Je citerai les paroles de Y.C ZARKA : dans le numéro de Cités 38 qui paraîtra fin mai, je publie une longue étude critique du livre de Shlomo Sand par un auteur universitaire israélien  S. Barthal qui déconstruit complètement le propos de S. Sand sous le tire de "L'invention d'une invention"

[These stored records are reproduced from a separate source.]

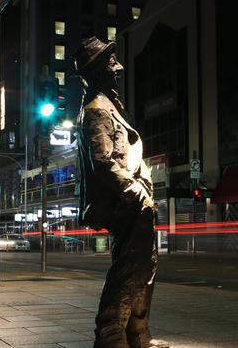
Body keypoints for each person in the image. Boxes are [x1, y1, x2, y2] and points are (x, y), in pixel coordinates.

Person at [73, 37, 168, 348]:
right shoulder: (96, 110)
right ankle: (110, 334)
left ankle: (138, 333)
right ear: (99, 71)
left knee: (145, 268)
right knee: (127, 269)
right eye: (111, 63)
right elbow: (103, 163)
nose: (118, 68)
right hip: (124, 203)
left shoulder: (109, 106)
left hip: (134, 204)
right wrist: (135, 191)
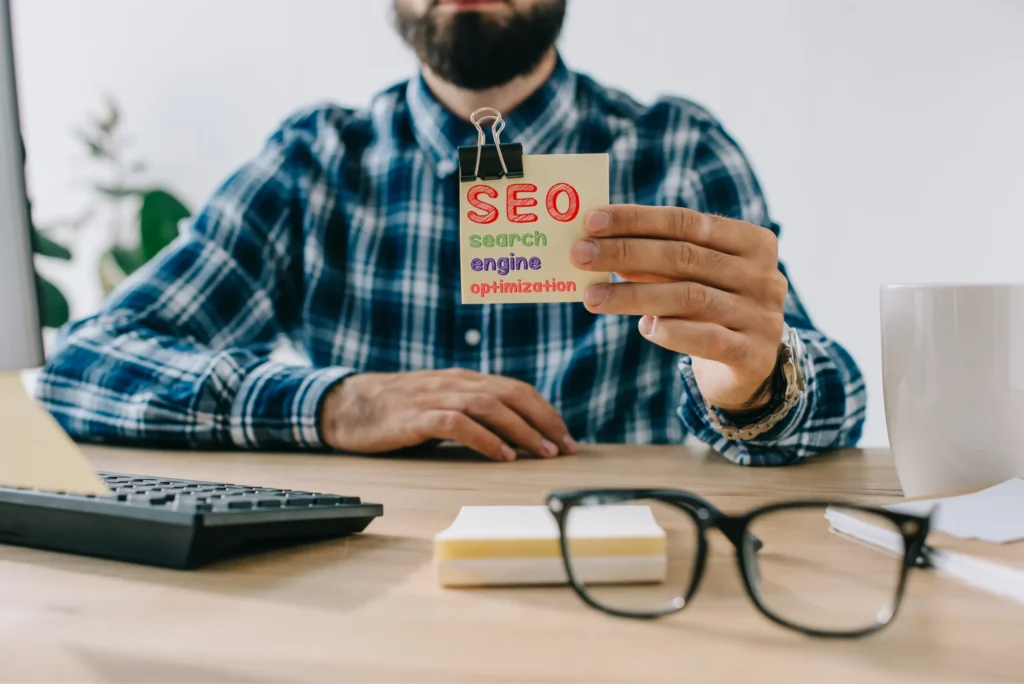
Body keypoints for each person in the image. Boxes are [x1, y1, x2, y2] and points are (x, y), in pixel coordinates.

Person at [36, 0, 866, 466]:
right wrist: (335, 400)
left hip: (619, 573)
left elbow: (838, 404)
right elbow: (79, 365)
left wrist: (751, 387)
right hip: (361, 577)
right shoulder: (314, 161)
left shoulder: (676, 150)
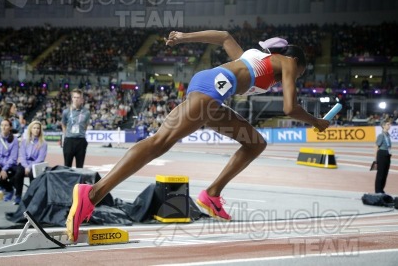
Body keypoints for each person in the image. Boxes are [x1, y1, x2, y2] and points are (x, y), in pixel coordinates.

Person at [65, 31, 330, 242]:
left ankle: (212, 194)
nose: (292, 77)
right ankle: (93, 194)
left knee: (255, 142)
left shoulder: (255, 57)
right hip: (212, 88)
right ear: (297, 62)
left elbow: (225, 36)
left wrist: (183, 37)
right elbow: (289, 107)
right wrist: (316, 121)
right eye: (299, 73)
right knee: (159, 143)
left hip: (214, 93)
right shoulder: (288, 62)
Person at [61, 88, 90, 168]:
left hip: (81, 141)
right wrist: (66, 135)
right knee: (67, 166)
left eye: (78, 97)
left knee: (80, 167)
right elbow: (63, 124)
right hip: (69, 140)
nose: (76, 99)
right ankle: (67, 180)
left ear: (82, 99)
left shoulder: (86, 112)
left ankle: (79, 181)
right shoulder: (66, 112)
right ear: (72, 98)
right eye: (74, 97)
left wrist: (81, 132)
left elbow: (86, 125)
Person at [374, 118, 393, 194]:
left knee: (385, 173)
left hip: (387, 155)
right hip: (381, 154)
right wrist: (376, 159)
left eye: (390, 124)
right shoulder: (381, 135)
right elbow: (376, 146)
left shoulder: (388, 135)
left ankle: (381, 189)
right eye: (388, 124)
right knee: (380, 174)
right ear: (383, 126)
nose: (390, 125)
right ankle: (378, 190)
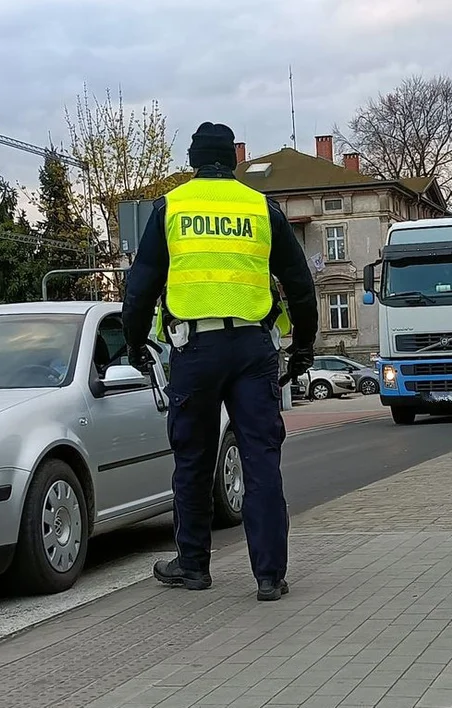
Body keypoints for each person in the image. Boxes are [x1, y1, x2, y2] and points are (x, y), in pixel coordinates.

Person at [121, 122, 318, 602]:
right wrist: (304, 346)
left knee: (193, 457)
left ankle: (193, 566)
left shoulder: (172, 206)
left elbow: (142, 282)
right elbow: (298, 281)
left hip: (195, 348)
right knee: (260, 460)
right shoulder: (260, 207)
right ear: (231, 159)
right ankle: (269, 575)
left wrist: (133, 342)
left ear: (193, 159)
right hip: (254, 348)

Ce qui est extraordinaire dans cet affaire c'est que le livre de Sand est un livre, j'ose le dire, raciste. Pour lui en effet s'il n'y a pas continuité biologique ou génétique qui sous-tende l'histoire du peuple juif, cette histoire devient purement fictive. C'est incroyable. Une pareille bêtise est stupéfiante. Ce qui l'est moins c'est qu'elle suscite l'adhésion de ceux qui veulent en finir avec le peuple juif. 
Je vous conseille de lire le très beau chapitre oublié (1912) du livre l'Esprit de l'Utopie du philosophe Ernst Bloch qui vient d'être publié aux éditions de l'Eclat. Ce chapitre s'intitule "Symbole : les Juifs", on peut y lire cette phrase "Car les Juifs ne sont toujours pas fatigués. ils ne s'arrêteront pas, ils sont comme des cellules du coeur qui ne relâcheront pas" (p. 141). Ce jugement de Bloch suffira pour réponse à ceux que mon ami Raphaël Draï appelle les juifs en phase terminale, dont évidemment Shlomo Sand fait partie.

 

Sand est un historien médiéviste médiocre qui ne réussissant pas dans son pays, cherche les honneurs dans le déni d’Israël à l’étranger.